Example 12 The suitability of the products according to the invention for complex formation and for use in the extraction of heavy metal ions from aqueous solutions Proven as follows: From uranyl nitrate hexahydrate, sulfuric acid and distilled Water an acidic solution was prepared, which with respect to uranion O, OCmolar and was 0.05 molar with respect to sulfuric acid. 1.93 g of that prepared according to Example 3 Product were dissolved in so much purified kerosene that a solution of 100 ccm was created.

Equal volumes of these two solutions were made for 10 minutes in shaken in a separatory funnel and then set aside for separation. It came into being an aqueous and an organic layer. The partition coefficient for in the The uranyl ion containing organic and aqueous phase was 220.
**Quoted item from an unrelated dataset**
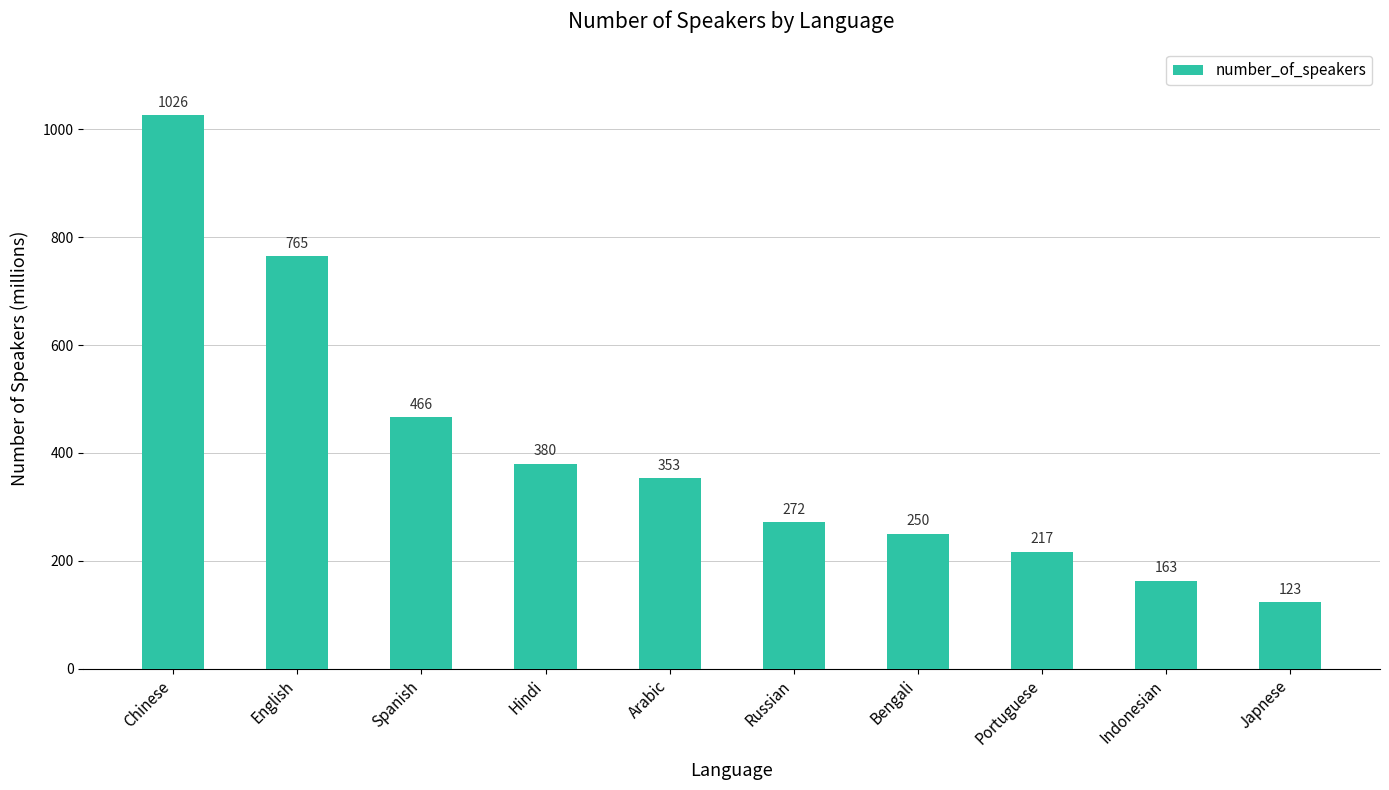

Between Hindi and Arabic, which is larger?

Hindi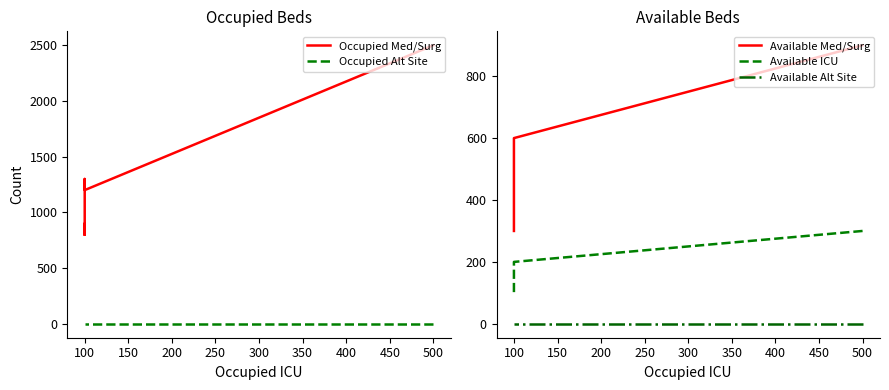

Between 150 and 300, which series saw the biggest shift?

Occupied Med/Surg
Example 13 Using a medium viscosity mineral oil and of a heavy mineral oil, extreme pressure lubrication tests were carried out with a four-ball apparatus carried out. If the oils 1 percent by weight of that prepared according to Example 2 Product was added, so was the load capacity determined by the seizure load 4 to 9 times higher than without such an addition.

Claims (6)

Claims: 1. Process for the preparation of mixtures of Phosphoric acid esters, in which the statistically calculated oxidation level of phosphorus is between 3.5 and 4.5, characterized in that one has an alcohol with white phosphorus and oxygen or an oxygen-containing gas in the presence an inert solvent at temperatures between 0 and 45C. 2. The method according to claim 1, characterized in that a ratio of 1 gram atom of phosphorus to 1 mole of alcohol is applied. 3. The method according to claim 1 or 2, characterized in that as a solvent, a lower alkyl ester radical, preferably ethyl acetate, such as ethyl acetate and butyl acetate is used. 4. The method according to claim 1 to 3, characterized in that the Phosphorus is used as a suspension in the inert solvent. 5. The method according to claim 1 to 4, characterized in that the Alcohol is gradually added during the reaction. 6. The method according to claim 1 to 5, characterized in that the Reaction at temperatures between 25 and 350 C is carried out.